Webhook receivers should dedupe on (jobId, newState). The runner fires the
webhook after complete() returns, so duplicate webhook delivery is also
possible during a retry window.
Lifecycle
┌── retry (attempts < maxAttempts) ──┐
│ ▼
enqueue ──► queued ──► running ──► done
│ │
│ ├──► failed (attempts exhausted, or thrown after stop)
│ │
└──► cancelled (cancel() called)
Transitions are owned by the backend. The runner only reads state and asks
the backend to move it via claim, complete, fail, cancel.
Backoff
The default backoff is decorrelated exponential with jitter, capped at 60s:
upper = min(500ms · 2^attempt, 60_000ms)
lower = upper / 2
delay = lower + random([0, upper - lower])
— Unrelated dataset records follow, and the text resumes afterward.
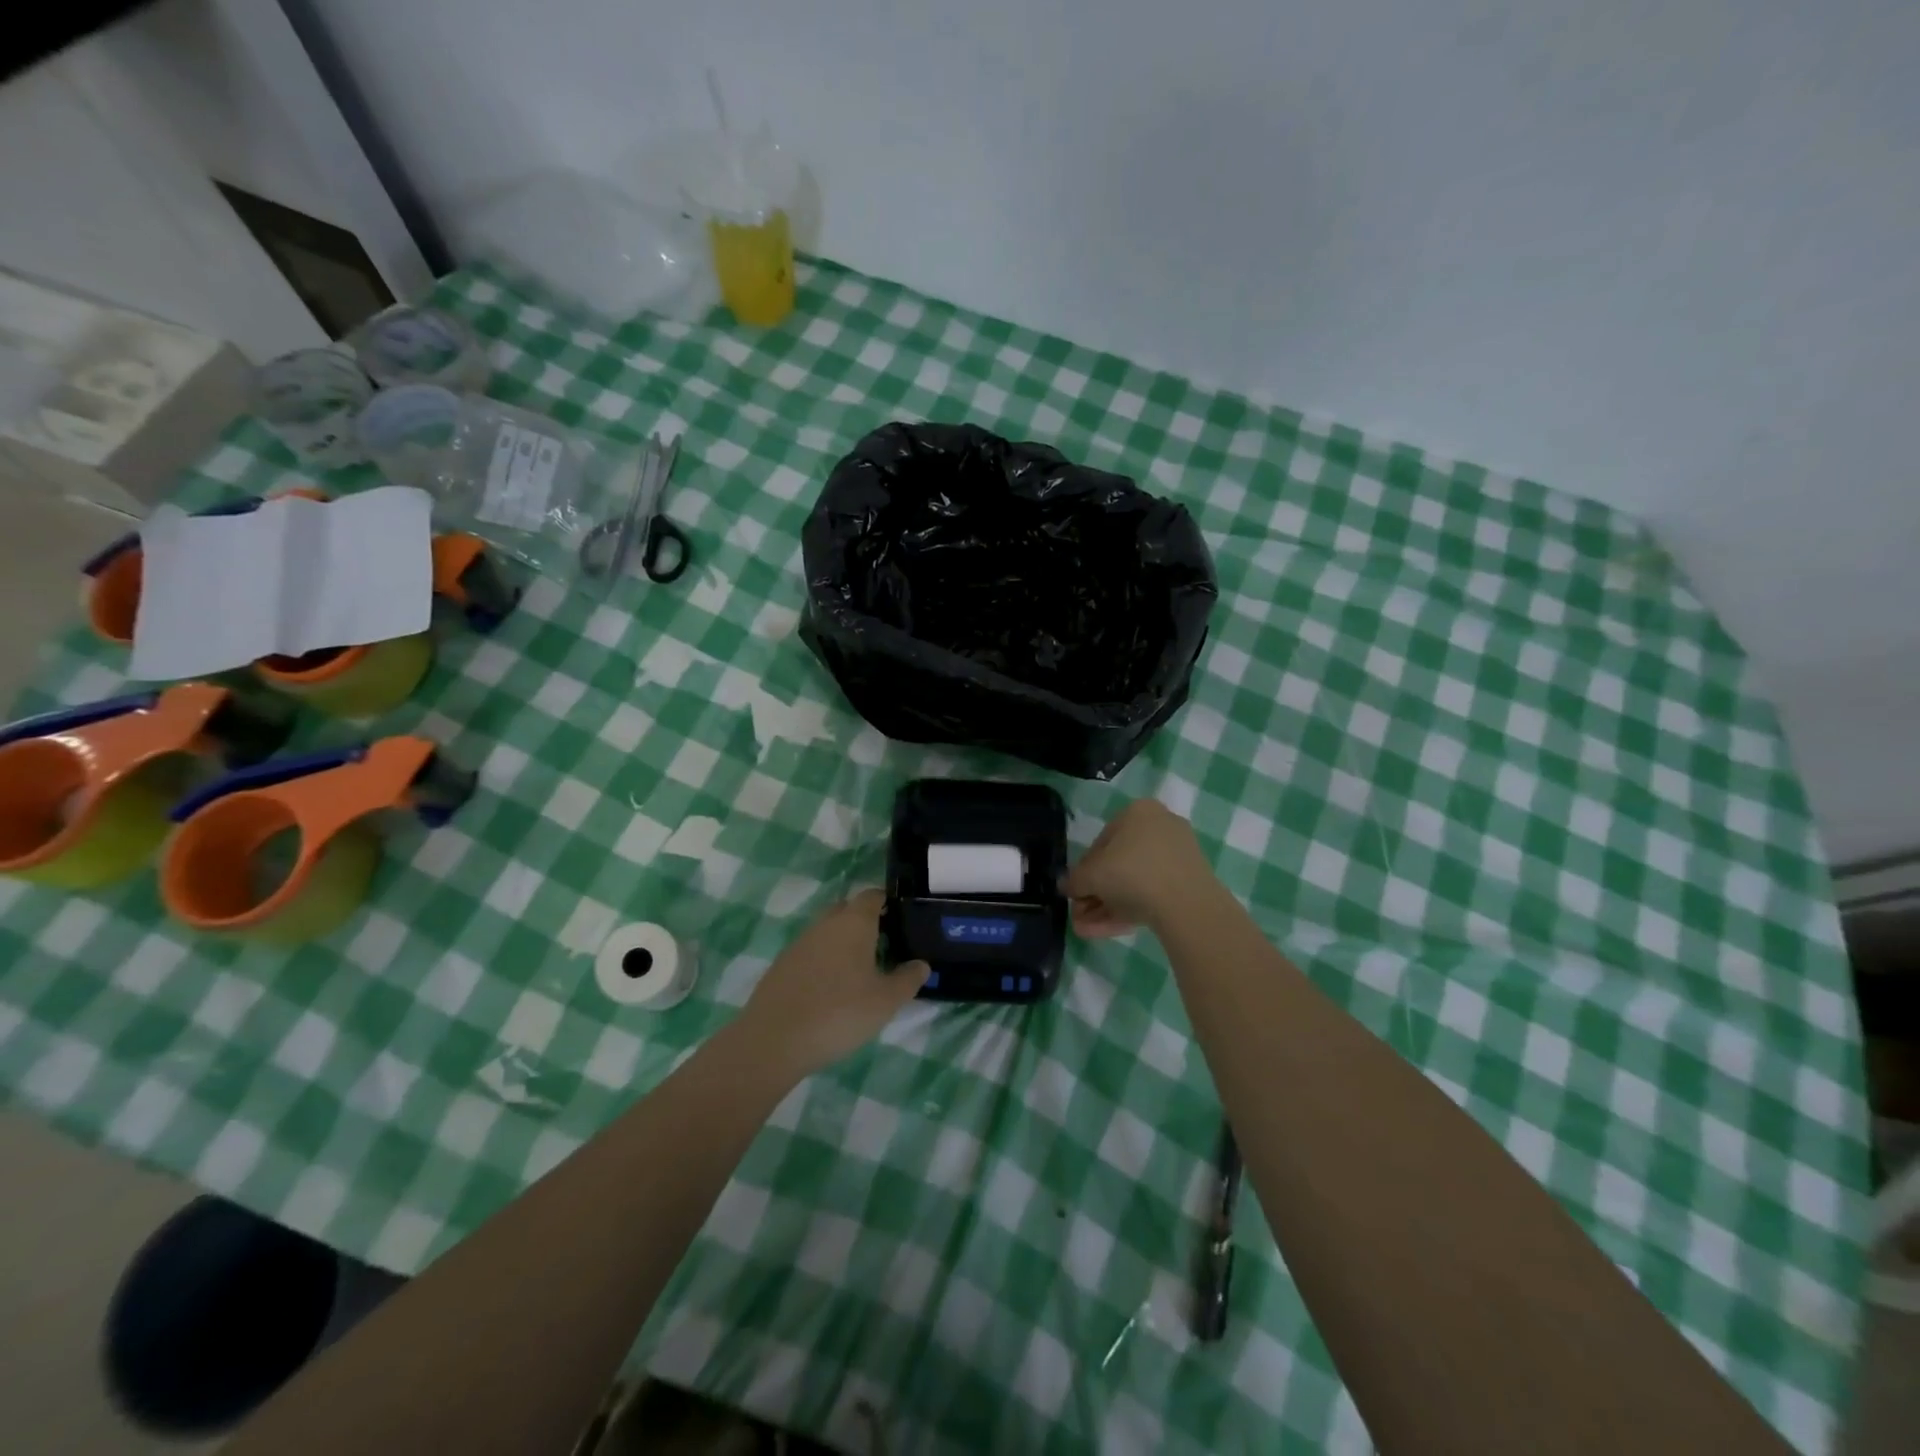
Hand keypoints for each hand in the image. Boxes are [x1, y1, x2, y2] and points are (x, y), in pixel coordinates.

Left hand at [737, 889, 928, 1078]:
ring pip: (827, 931)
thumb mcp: (886, 1001)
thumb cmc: (839, 1013)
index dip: (887, 901)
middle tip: (884, 944)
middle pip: (847, 909)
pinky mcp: (782, 965)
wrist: (774, 1040)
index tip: (901, 918)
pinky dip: (824, 961)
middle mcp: (825, 924)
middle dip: (865, 920)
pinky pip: (811, 952)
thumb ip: (908, 979)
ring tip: (860, 970)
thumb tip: (921, 964)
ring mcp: (800, 943)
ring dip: (843, 942)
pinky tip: (831, 988)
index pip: (872, 896)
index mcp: (853, 923)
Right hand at [1063, 799, 1213, 936]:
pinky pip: (1153, 892)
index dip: (1084, 870)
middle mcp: (1160, 826)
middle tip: (1081, 915)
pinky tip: (1108, 930)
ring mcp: (1178, 855)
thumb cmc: (1131, 873)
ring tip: (1088, 930)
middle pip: (1119, 864)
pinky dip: (1130, 909)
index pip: (1101, 842)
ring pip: (1135, 882)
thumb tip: (1066, 886)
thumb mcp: (1090, 876)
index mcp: (1137, 812)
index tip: (1076, 892)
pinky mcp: (1190, 881)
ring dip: (1107, 906)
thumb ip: (1074, 880)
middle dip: (1096, 893)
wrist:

The cap prevents a misconfigured maxAttempts: 20 from sleeping for hours;
the jitter avoids thundering-herd retries when many jobs fail simultaneously
on a shared upstream outage. Pass backoffMs: (attempt) => … to
jobs.define to override.
Graceful shutdown
A worker holds two important pieces of state when the runtime asks it to die:
the running handler, and the in-progress backend transaction. runner.stop()
takes two flavours:
stop({ drain: true })(default): stop accepting new jobs, let in-flight handlers finish, then close the backend. This is the right call on Vercel Fluid Compute'sbeforeExithook — the platform gives you a grace period, use it.stop({ drain: false }): abort the in-flight handlers via theAbortSignalin their ctx. Handlers that wire up the signal (recommended for any handler longer than ~10s) reject cleanly; the backend records them as failed with the abort error. Use this when the runtime won't give you a grace period.
When NOT to use a job runner
- Sub-second work. Just inline it; the persistence overhead and a poll loop will dominate the latency.
- Workloads that must finish in a single request. A job is by definition
out-of-band — the response only carries the
id. - Strict at-most-once delivery. Different problem, different toolkit.